The Subways have enjoyed peaks and troughs of success over their decade of existence, but have always maintained a very high standard of good ol’ fashioned British rock ‘n’ roll, using punk influences yet remaining relevant for indie and more mainstream audiences.
Album number four sees the band take the wheel on all aspects of the production; frontman Billy Lunn boldy volunteered for full producing, mixing and writing power, and the results for the appropriately self-titled record are as expected: more catchy, raunchy and vigourous rock tracks with impressive dual-gender vocals and choruses to whet a frantic appetite.
Fans who were confident enough to pre-order ‘The Subways’ were lucky enough to lay their teeth into the first half of the album before the official release date, treating themselves to the action packed ‘Dirty Muddy Paws’ about Lunn‘s troubles with alcohol and the effects it had on his marriage, as well as an apology to bassist Charlotte Cooper for his actions during their relationship in the form of ‘Taking All The Blame’.
The extra personal tales on this release give it the honest intrigue that helps the listener delve into the minds of the band and relate to the music; the genuine songwriting easily provides a depiction of the thought process behind each lyric, and allows the user to lose themselves in the sentimental world of someone else.

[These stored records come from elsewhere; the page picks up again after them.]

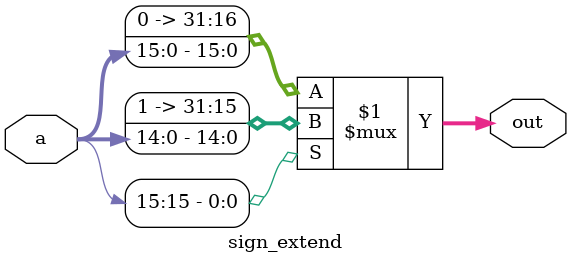
<source format=v>
`timescale 1ns / 1ps
module sign_extend(
    input [15:0] a,
    output [31:0] out
	);
	
	assign out = a[15] ? {17'h1ffff,a[14:0]} : {16'h0000,a[15:0]}; 


endmodule

</source>
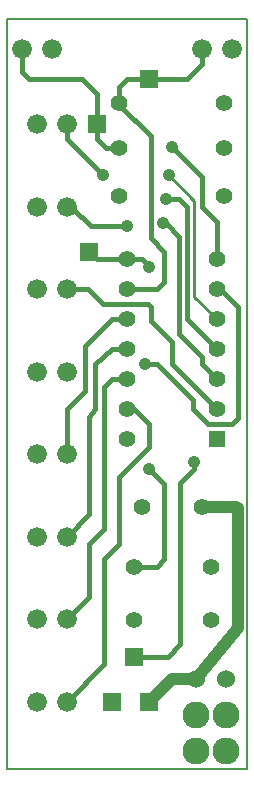
<source format=gtl>
G04 (created by PCBNEW (2012-oct-18)-testing) date Mon 07 Oct 2013 03:49:21 PM EDT*
%MOIN*%
G04 Gerber Fmt 3.4, Leading zero omitted, Abs format*
%FSLAX34Y34*%
G01*
G70*
G90*
G04 APERTURE LIST*
%ADD10C,0.006*%
%ADD11C,0.00590551*%
%ADD12C,0.055*%
%ADD13R,0.055X0.055*%
%ADD14C,0.06*%
%ADD15C,0.09*%
%ADD16C,0.066*%
%ADD17R,0.06X0.06*%
%ADD18C,0.042*%
%ADD19C,0.01*%
%ADD20C,0.015*%
%ADD21C,0.04*%
G04 APERTURE END LIST*
G54D10*
G54D11*
X0Y0D02*
X0Y25000D01*
X8000Y0D02*
X0Y0D01*
X8000Y25000D02*
X8000Y0D01*
X0Y25000D02*
X8000Y25000D01*
G54D12*
X3750Y22200D03*
X7250Y22200D03*
X3750Y20700D03*
X7250Y20700D03*
G54D13*
X7000Y11000D03*
G54D12*
X7000Y12000D03*
X7000Y13000D03*
X7000Y14000D03*
X7000Y15000D03*
X7000Y16000D03*
X7000Y17000D03*
X4000Y17000D03*
X4000Y16000D03*
X4000Y15000D03*
X4000Y14000D03*
X4000Y13000D03*
X4000Y12000D03*
X4000Y11000D03*
X6500Y8750D03*
X4500Y8750D03*
X4250Y6750D03*
X4250Y4980D03*
X6810Y4980D03*
X6810Y6750D03*
G54D14*
X6300Y3000D03*
X7300Y3000D03*
G54D15*
X6300Y1800D03*
X7300Y1800D03*
X6300Y600D03*
X7300Y600D03*
G54D12*
X3750Y19100D03*
X7250Y19100D03*
G54D16*
X1500Y24000D03*
X500Y24000D03*
X7500Y24000D03*
X6500Y24000D03*
X2000Y21500D03*
X1000Y21500D03*
X2000Y18750D03*
X1000Y18750D03*
X2000Y16000D03*
X1000Y16000D03*
X2000Y13250D03*
X1000Y13250D03*
X2000Y10500D03*
X1000Y10500D03*
X2000Y7750D03*
X1000Y7750D03*
X2000Y5000D03*
X1000Y5000D03*
X2000Y2250D03*
X1000Y2250D03*
G54D17*
X3000Y21500D03*
X2750Y17250D03*
X4750Y23000D03*
X4250Y3750D03*
X4750Y2250D03*
X3500Y2250D03*
G54D18*
X5400Y19800D03*
X3200Y19800D03*
X5500Y20750D03*
X6250Y10250D03*
X5300Y19000D03*
X4750Y10000D03*
X4750Y16750D03*
X4600Y13500D03*
X5200Y18200D03*
X4000Y18100D03*
G54D19*
X7000Y15000D02*
X6250Y15750D01*
X6250Y18950D02*
X5400Y19800D01*
X6250Y15750D02*
X6250Y18950D01*
G54D20*
X2000Y21500D02*
X2000Y21000D01*
X2000Y21000D02*
X3200Y19800D01*
X750Y23000D02*
X2500Y23000D01*
X500Y23250D02*
X750Y23000D01*
X500Y24000D02*
X500Y23250D01*
X3000Y22500D02*
X3000Y21500D01*
X2500Y23000D02*
X3000Y22500D01*
X3000Y21500D02*
X3000Y21000D01*
X3300Y20700D02*
X3750Y20700D01*
X3000Y21000D02*
X3300Y20700D01*
X7000Y17000D02*
X7000Y18250D01*
X6500Y19750D02*
X5500Y20750D01*
X6500Y18750D02*
X6500Y19750D01*
X7000Y18250D02*
X6500Y18750D01*
X5780Y9500D02*
X5780Y9530D01*
X5780Y9530D02*
X6250Y10000D01*
X6250Y10000D02*
X6250Y10250D01*
X7000Y14000D02*
X6000Y15000D01*
X5750Y19000D02*
X5300Y19000D01*
X6000Y18750D02*
X5750Y19000D01*
X6000Y15000D02*
X6000Y18750D01*
X4250Y3750D02*
X5360Y3750D01*
X5780Y4170D02*
X5780Y9500D01*
X5360Y3750D02*
X5780Y4170D01*
X4250Y6750D02*
X5000Y6750D01*
X5250Y7000D02*
X5250Y7500D01*
X5000Y6750D02*
X5250Y7000D01*
X5250Y9500D02*
X5000Y9750D01*
X5000Y9750D02*
X4750Y10000D01*
X4000Y17000D02*
X4500Y17000D01*
X4500Y17000D02*
X4750Y16750D01*
X5250Y9250D02*
X5250Y7500D01*
X5250Y9500D02*
X5250Y9250D01*
X4000Y17000D02*
X3000Y17000D01*
X3000Y17000D02*
X2750Y17250D01*
X4000Y16000D02*
X5000Y16000D01*
X5250Y17250D02*
X4800Y17700D01*
X5250Y16250D02*
X5250Y17250D01*
X5000Y16000D02*
X5250Y16250D01*
X6500Y24000D02*
X6500Y23500D01*
X6000Y23000D02*
X4750Y23000D01*
X6500Y23500D02*
X6000Y23000D01*
X3750Y22200D02*
X3750Y22750D01*
X4000Y23000D02*
X4750Y23000D01*
X3750Y22750D02*
X4000Y23000D01*
X3750Y22200D02*
X3750Y22150D01*
X4800Y21100D02*
X4800Y17700D01*
X3750Y22150D02*
X4800Y21100D01*
X2600Y14100D02*
X2600Y12600D01*
X3500Y15000D02*
X2600Y14100D01*
X4000Y15000D02*
X3500Y15000D01*
X2000Y12000D02*
X2000Y10500D01*
X2600Y12600D02*
X2000Y12000D01*
X7000Y16000D02*
X7100Y16000D01*
X5000Y13500D02*
X4600Y13500D01*
X6200Y12300D02*
X5000Y13500D01*
X6200Y12000D02*
X6200Y12300D01*
X6700Y11500D02*
X6200Y12000D01*
X7500Y11500D02*
X6700Y11500D01*
X7700Y11700D02*
X7500Y11500D01*
X7700Y15400D02*
X7700Y11700D01*
X7100Y16000D02*
X7700Y15400D01*
X5500Y13500D02*
X5500Y14250D01*
X4800Y14950D02*
X4800Y15400D01*
X5500Y14250D02*
X4800Y14950D01*
X2000Y16000D02*
X2700Y16000D01*
X4700Y15500D02*
X4800Y15400D01*
X3200Y15500D02*
X4700Y15500D01*
X2700Y16000D02*
X3200Y15500D01*
X5500Y13500D02*
X7000Y12000D01*
X7000Y13000D02*
X6500Y13500D01*
X5299Y18200D02*
X5200Y18200D01*
X5749Y17750D02*
X5299Y18200D01*
X5749Y14500D02*
X5749Y17750D01*
X6500Y13750D02*
X5749Y14500D01*
X6500Y13500D02*
X6500Y13750D01*
X2150Y18750D02*
X2000Y18750D01*
X4000Y18100D02*
X2800Y18100D01*
X2800Y18100D02*
X2150Y18750D01*
X4000Y12000D02*
X4250Y12000D01*
X3250Y3500D02*
X2000Y2250D01*
X3250Y7000D02*
X3250Y3500D01*
X3750Y7500D02*
X3250Y7000D01*
X3750Y9750D02*
X3750Y7500D01*
X4750Y10750D02*
X3750Y9750D01*
X4750Y11500D02*
X4750Y10750D01*
X4250Y12000D02*
X4750Y11500D01*
X4000Y13000D02*
X3500Y13000D01*
X2750Y5750D02*
X2000Y5000D01*
X2750Y7500D02*
X2750Y5750D01*
X3250Y8000D02*
X2750Y7500D01*
X3250Y12750D02*
X3250Y8000D01*
X3500Y13000D02*
X3250Y12750D01*
X4000Y14000D02*
X3500Y14000D01*
X2750Y8500D02*
X2000Y7750D01*
X2750Y11750D02*
X2750Y8500D01*
X2950Y12000D02*
X2750Y11750D01*
X2950Y13500D02*
X2950Y12000D01*
X3500Y14000D02*
X2950Y13500D01*
G54D21*
X6300Y3000D02*
X5500Y3000D01*
X5500Y3000D02*
X4750Y2250D01*
X6500Y8750D02*
X7650Y8750D01*
X7700Y4700D02*
X6300Y3000D01*
X7700Y8700D02*
X7700Y4700D01*
X7650Y8750D02*
X7700Y8700D01*
M02*

</source>
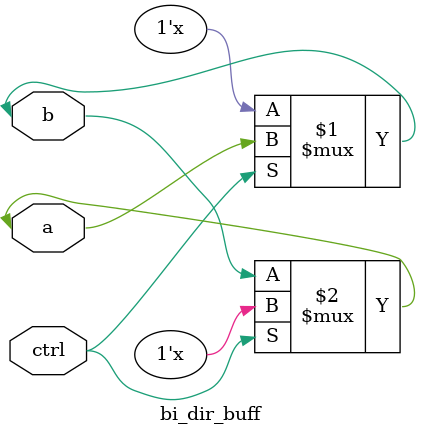
<source format=v>

 module bi_dir_buff(inout a, b, input ctrl);

wire w1;
not n1(w1, ctrl);

bufif1(b, a, ctrl);
bufif1(a, b, w1);
    
endmodule
</source>
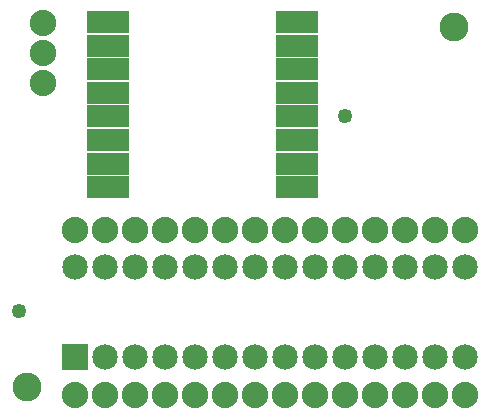
<source format=gts>
G04 MADE WITH FRITZING*
G04 WWW.FRITZING.ORG*
G04 DOUBLE SIDED*
G04 HOLES PLATED*
G04 CONTOUR ON CENTER OF CONTOUR VECTOR*
%ASAXBY*%
%FSLAX23Y23*%
%MOIN*%
%OFA0B0*%
%SFA1.0B1.0*%
%ADD10C,0.096614*%
%ADD11C,0.088000*%
%ADD12C,0.049370*%
%ADD13C,0.085000*%
%ADD14R,0.140110X0.077118*%
%ADD15R,0.085000X0.085000*%
%ADD16R,0.001000X0.001000*%
%LNMASK1*%
G90*
G70*
G54D10*
X76Y97D03*
X1501Y1297D03*
G54D11*
X129Y1312D03*
X129Y1212D03*
X129Y1112D03*
G54D12*
X1137Y1001D03*
X50Y350D03*
G54D13*
X238Y197D03*
X238Y497D03*
X338Y197D03*
X338Y497D03*
X438Y197D03*
X438Y497D03*
X538Y197D03*
X538Y497D03*
X638Y197D03*
X638Y497D03*
X738Y197D03*
X738Y497D03*
X838Y197D03*
X838Y497D03*
X938Y197D03*
X938Y497D03*
X1038Y197D03*
X1038Y497D03*
X1138Y197D03*
X1138Y497D03*
X1238Y197D03*
X1238Y497D03*
X1338Y197D03*
X1338Y497D03*
X1438Y197D03*
X1438Y497D03*
X1538Y197D03*
X1538Y497D03*
G54D11*
X235Y622D03*
X335Y622D03*
X435Y622D03*
X535Y622D03*
X635Y622D03*
X735Y622D03*
X835Y622D03*
X935Y622D03*
X1035Y622D03*
X1135Y622D03*
X1235Y622D03*
X1335Y622D03*
X1435Y622D03*
X1535Y622D03*
X235Y72D03*
X335Y72D03*
X435Y72D03*
X535Y72D03*
X635Y72D03*
X735Y72D03*
X835Y72D03*
X935Y72D03*
X1035Y72D03*
X1135Y72D03*
X1235Y72D03*
X1335Y72D03*
X1435Y72D03*
X1535Y72D03*
G54D14*
X347Y1236D03*
X347Y1315D03*
X347Y1158D03*
X347Y1079D03*
X347Y1000D03*
X347Y921D03*
X347Y843D03*
X347Y764D03*
X977Y1236D03*
X977Y1315D03*
X977Y1158D03*
X977Y1079D03*
X977Y1000D03*
X977Y921D03*
X977Y843D03*
X977Y764D03*
G54D15*
X238Y197D03*
G54D16*
D02*
G04 End of Mask1*
M02*
</source>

As hard-hitting singles go for The Subways, ‘I’m In Love And It’s Burning In My Soul’ is up there with the best. Lunn takes control of the introduction with a muted guitar riff and dominant vocals, before his lead in to the chorus lets Cooper take over for the title lyrics and create a mouth watering contrast.
The alternative shouting of The Subways has seen them succeed as a gateway between radio indie music and heavier material, and crossover to a variety of genre live shows, having played with Taking Back Sunday, Oasis, and even AC/DC. But, their highlights have always been when they churn out a top guitar riff, like ‘My Heart Is Pumping To A Brand New Beat’ and ‘Pet Boy’, which instantly lays down the basis of a great rock song.
The Hertfordshire band may not be at the top of their game in terms of success and mainstream attention, but ‘The Subways’ proves that they still have so much to offer musically. Their constant level of size over the last few years has allowed them to concentrate on their own enjoyment of playing perfectly-sized packed venues, and writing pretty damn great tunes. Long live The Subways.